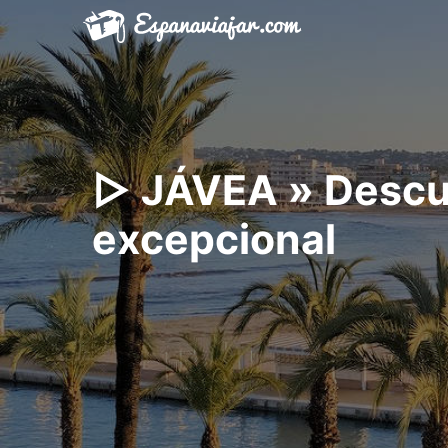
Saltar
al
contenido
▷ JÁVEA » Descub
excepcional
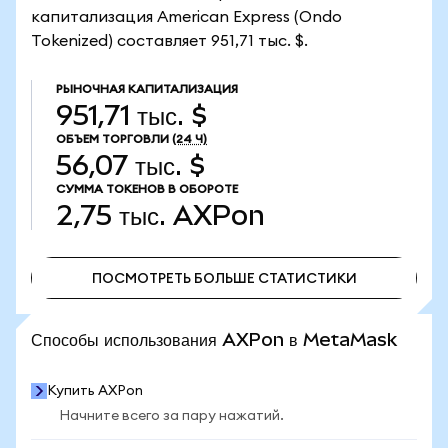
капитализация American Express (Ondo
Tokenized) составляет 951,71 тыс. $.
РЫНОЧНАЯ КАПИТАЛИЗАЦИЯ
951,71 тыс. $
ОБЪЕМ ТОРГОВЛИ
(24 Ч)
56,07 тыс. $
СУММА ТОКЕНОВ В ОБОРОТЕ
2,75 тыс.
AXPon
ПОСМОТРЕТЬ БОЛЬШЕ СТАТИСТИКИ
ПОСМОТРЕТЬ БОЛЬШЕ СТАТИСТИКИ
Способы использования AXPon в MetaMask
Купить AXPon
Начните всего за пару нажатий.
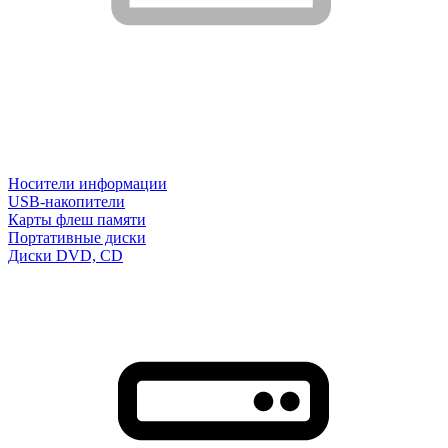
Носители информации
USB-накопители
Карты флеш памяти
Портативные диски
Диски DVD, CD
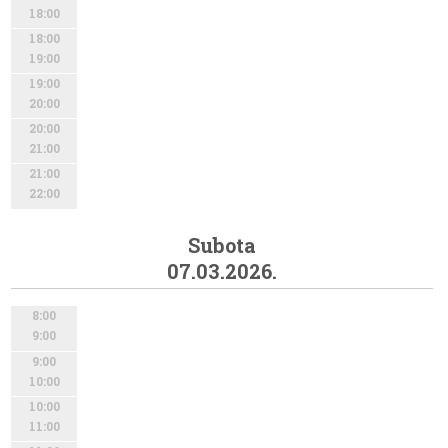
18:00
18:00
19:00
19:00
20:00
20:00
21:00
21:00
22:00
Subota
07.03.2026.
8:00
9:00
9:00
10:00
10:00
11:00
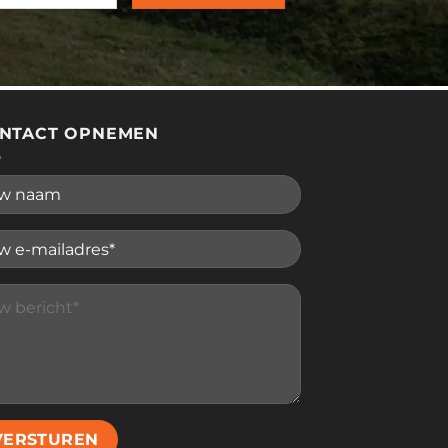
NTACT OPNEMEN
se leave this field empty.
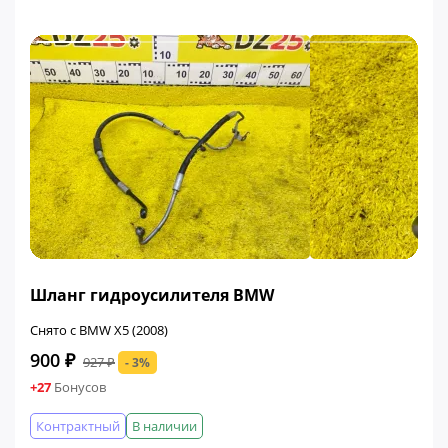
ФИНАЛЬНАЯ ЦЕНА
Шланг гидроусилителя BMW
Снято с BMW X5 (2008)
900 ₽
927 ₽
- 3%
+27
Бонусов
Контрактный
В наличии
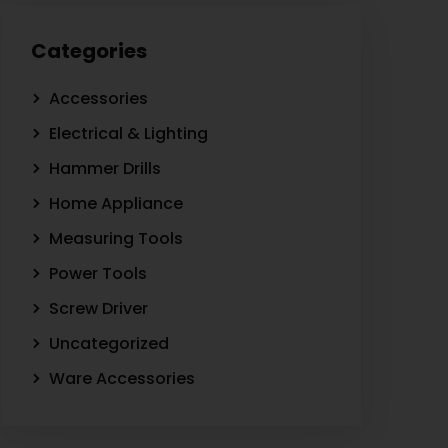
Categories
Accessories
Electrical & Lighting
Hammer Drills
Home Appliance
Measuring Tools
Power Tools
Screw Driver
Uncategorized
Ware Accessories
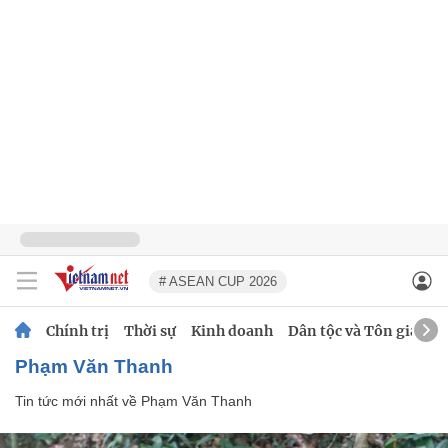
# ASEAN CUP 2026
Chính trị
Thời sự
Kinh doanh
Dân tộc và Tôn giáo
Phạm Văn Thanh
Tin tức mới nhất về
Phạm Văn Thanh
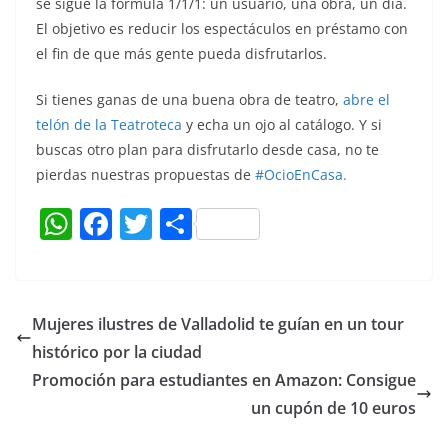
se sigue la fórmula 1/1/1: un usuario, una obra, un día.
El objetivo es reducir los espectáculos en préstamo con
el fin de que más gente pueda disfrutarlos.
Si tienes ganas de una buena obra de teatro,
abre el
telón de la Teatroteca
y echa un ojo al catálogo. Y si
buscas otro plan para disfrutarlo desde casa, no te
pierdas nuestras propuestas de
#OcioEnCasa.
W
F
T
C
h
a
w
o
at
c
itt
m
s
e
er
p
Mujeres ilustres de Valladolid te guían en un tour
A
b
ar
histórico por la ciudad
p
o
tir
Promoción para estudiantes en Amazon: Consigue
p
o
un cupón de 10 euros
k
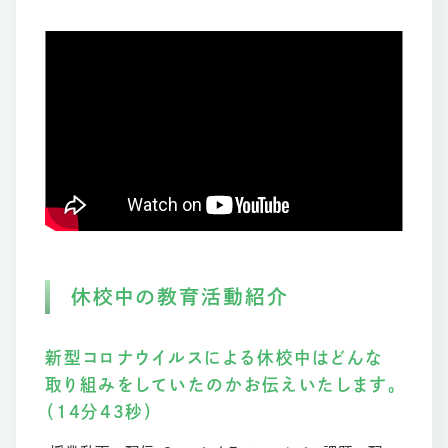
休校中の教育活動紹介
新型コロナウイルスによる休校中はどんな
取り組みをしていたのかお伝えいたします。
（14分43秒）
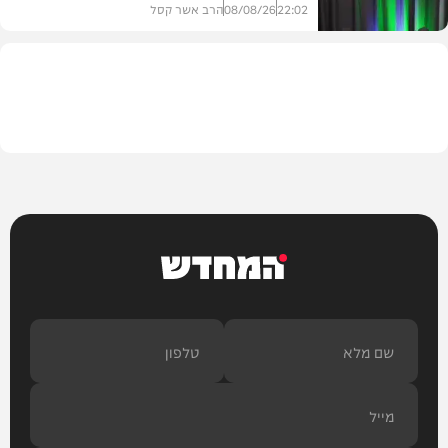
22:02
08/08/26
הרב אשר קסל
חדשות
המחדש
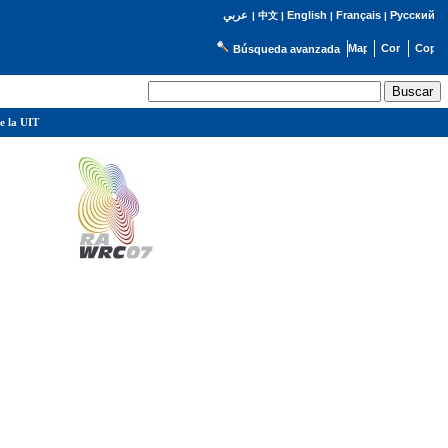
English
Français
Русский
عربي
|
中文
|
|
|
Búsqueda avanzada
e la UIT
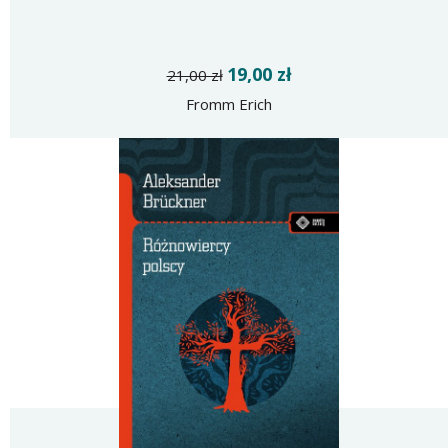
19,00 zł
21,00 zł
Fromm Erich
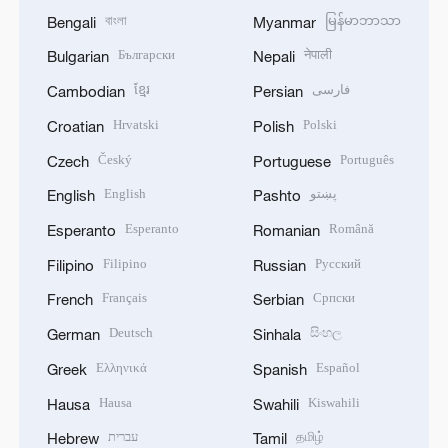
বাংলা
မြန်မာဘာသာ
Bengali
Myanmar
Български
नेपाली
Bulgarian
Nepali
ខ្មែរ
فارسی
Cambodian
Persian
Hrvatski
Polski
Croatian
Polish
Český
Português
Czech
Portuguese
English
پښتو
English
Pashto
Esperanto
Română
Esperanto
Romanian
Filipino
Русский
Filipino
Russian
Français
Српски
French
Serbian
Deutsch
සිංහල
German
Sinhala
Ελληνικά
Español
Greek
Spanish
Hausa
Kiswahili
Hausa
Swahili
עברית
தமிழ்
Hebrew
Tamil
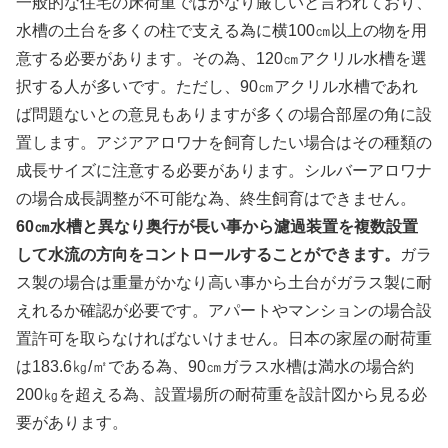
一般的な住宅の床荷重ではかなり厳しいと言われており、
水槽の土台を多くの柱で支える為に横100㎝以上の物を用
意する必要があります。その為、120㎝アクリル水槽を選
択する人が多いです。ただし、90㎝アクリル水槽であれ
ば問題ないとの意見もありますが多くの場合部屋の角に設
置します。アジアアロワナを飼育したい場合はその種類の
成長サイズに注意する必要があります。シルバーアロワナ
の場合成長調整が不可能な為、終生飼育はできません。
60㎝水槽と異なり奥行が長い事から濾過装置を複数設置
して水流の方向をコントロールすることができます。
ガラ
ス製の場合は重量がかなり高い事から土台がガラス製に耐
えれるか確認が必要です。アパートやマンションの場合設
置許可を取らなければないけません。日本の家屋の耐荷重
は183.6㎏/㎡である為、90㎝ガラス水槽は満水の場合約
200㎏を超える為、設置場所の耐荷重を設計図から見る必
要があります。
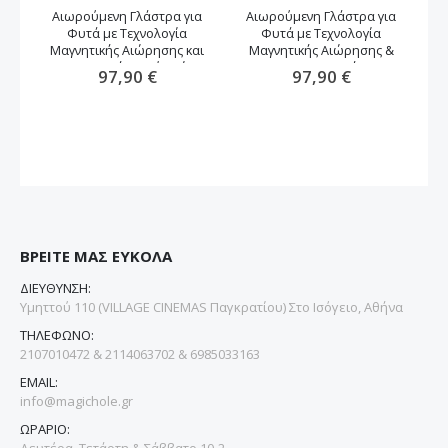
Αιωρούμενη Γλάστρα για
Αιωρούμενη Γλάστρα για
Φυτά με Τεχνολογία
Φυτά με Τεχνολογία
αν
Μαγνητικής Αιώρησης και
Μαγνητικής Αιώρησης &
Περιστροφή -καφέ χρώμα
Περιστροφή
97,90 €
97,90 €
ΒΡΕΙΤΕ ΜΑΣ ΕΥΚΟΛΑ
ΔΙΕΥΘΥΝΣΗ:
Υμηττού 110 (VILLAGE CINEMAS Παγκρατίου) Στο Ισόγειο, Αθήνα
ΤΗΛΕΦΩΝΟ:
2107010472 & 2114063702 & 6985033163
EMAIL:
info@magichole.gr
ΩΡΑΡΙΟ:
Δευτέρα, Τετάρτη & Σάββατο 10-2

··········

Your instructions –
Repeat the entries faithfully. Any picture gets left out.

Answer area –
Saltar
al
contenido
▷ JÁVEA » Descub
excepcional
капитализация American Express (Ondo
Tokenized) составляет 951,71 тыс. $.
РЫНОЧНАЯ КАПИТАЛИЗАЦИЯ
951,71 тыс. $
ОБЪЕМ ТОРГОВЛИ
(24 Ч)
56,07 тыс. $
СУММА ТОКЕНОВ В ОБОРОТЕ
2,75 тыс.
AXPon
ПОСМОТРЕТЬ БОЛЬШЕ СТАТИСТИКИ
ПОСМОТРЕТЬ БОЛЬШЕ СТАТИСТИКИ
Способы использования AXPon в MetaMask
Купить AXPon
Начните всего за пару нажатий.
Носители информации
USB-накопители
Карты флеш памяти
Портативные диски
Диски DVD, CD
18:00
18:00
19:00
19:00
20:00
20:00
21:00
21:00
22:00
Subota
07.03.2026.
8:00
9:00
9:00
10:00
10:00
11:00
NTACT OPNEMEN
se leave this field empty.
ФИНАЛЬНАЯ ЦЕНА
Шланг гидроусилителя BMW
Снято с BMW X5 (2008)
900 ₽
927 ₽
- 3%
+27
Бонусов
Контрактный
В наличии
Categories
Accessories
Electrical & Lighting
Hammer Drills
Home Appliance
Measuring Tools
Power Tools
Screw Driver
Uncategorized
Ware Accessories
# ASEAN CUP 2026
Chính trị
Thời sự
Kinh doanh
Dân tộc và Tôn giáo
Phạm Văn Thanh
Tin tức mới nhất về
Phạm Văn Thanh
se sigue la fórmula 1/1/1: un usuario, una obra, un día.
El objetivo es reducir los espectáculos en préstamo con
el fin de que más gente pueda disfrutarlos.
Si tienes ganas de una buena obra de teatro,
abre el
telón de la Teatroteca
y echa un ojo al catálogo. Y si
buscas otro plan para disfrutarlo desde casa, no te
pierdas nuestras propuestas de
#OcioEnCasa.
W
F
T
C
h
a
w
o
at
c
itt
m
s
e
er
p
Mujeres ilustres de Valladolid te guían en un tour
A
b
ar
histórico por la ciudad
p
o
tir
Promoción para estudiantes en Amazon: Consigue
p
o
un cupón de 10 euros
k
休校中の教育活動紹介
新型コロナウイルスによる休校中はどんな
取り組みをしていたのかお伝えいたします。
（14分43秒）
22:02
08/08/26
הרב אשר קסל
חדשות
המחדש
English
Français
Русский
عربي
|
中文
|
|
|
Búsqueda avanzada
e la UIT
19,00 zł
21,00 zł
Fromm Erich
বাংলা
မြန်မာဘာသာ
Bengali
Myanmar
Български
नेपाली
Bulgarian
Nepali
ខ្មែរ
فارسی
Cambodian
Persian
Hrvatski
Polski
Croatian
Polish
Český
Português
Czech
Portuguese
English
پښتو
English
Pashto
Esperanto
Română
Esperanto
Romanian
Filipino
Русский
Filipino
Russian
Français
Српски
French
Serbian
Deutsch
සිංහල
German
Sinhala
Ελληνικά
Español
Greek
Spanish
Hausa
Kiswahili
Hausa
Swahili
עברית
தமிழ்
Hebrew
Tamil
一般的な住宅の床荷重ではかなり厳しいと言われており、
水槽の土台を多くの柱で支える為に横100㎝以上の物を用
意する必要があります。その為、120㎝アクリル水槽を選
択する人が多いです。ただし、90㎝アクリル水槽であれ
ば問題ないとの意見もありますが多くの場合部屋の角に設
置します。アジアアロワナを飼育したい場合はその種類の
成長サイズに注意する必要があります。シルバーアロワナ
の場合成長調整が不可能な為、終生飼育はできません。
60㎝水槽と異なり奥行が長い事から濾過装置を複数設置
して水流の方向をコントロールすることができます。
ガラ
ス製の場合は重量がかなり高い事から土台がガラス製に耐
えれるか確認が必要です。アパートやマンションの場合設
置許可を取らなければないけません。日本の家屋の耐荷重
は183.6㎏/㎡である為、90㎝ガラス水槽は満水の場合約
200㎏を超える為、設置場所の耐荷重を設計図から見る必
要があります。
Αιωρούμενη Γλάστρα για
Αιωρούμενη Γλάστρα για
Φυτά με Τεχνολογία
Φυτά με Τεχνολογία
αν
Μαγνητικής Αιώρησης και
Μαγνητικής Αιώρησης &
Περιστροφή -καφέ χρώμα
Περιστροφή
97,90 €
97,90 €
ΒΡΕΙΤΕ ΜΑΣ ΕΥΚΟΛΑ
ΔΙΕΥΘΥΝΣΗ:
Υμηττού 110 (VILLAGE CINEMAS Παγκρατίου) Στο Ισόγειο, Αθήνα
ΤΗΛΕΦΩΝΟ:
2107010472 & 2114063702 & 6985033163
EMAIL:
info@magichole.gr
ΩΡΑΡΙΟ:
Δευτέρα, Τετάρτη & Σάββατο 10-2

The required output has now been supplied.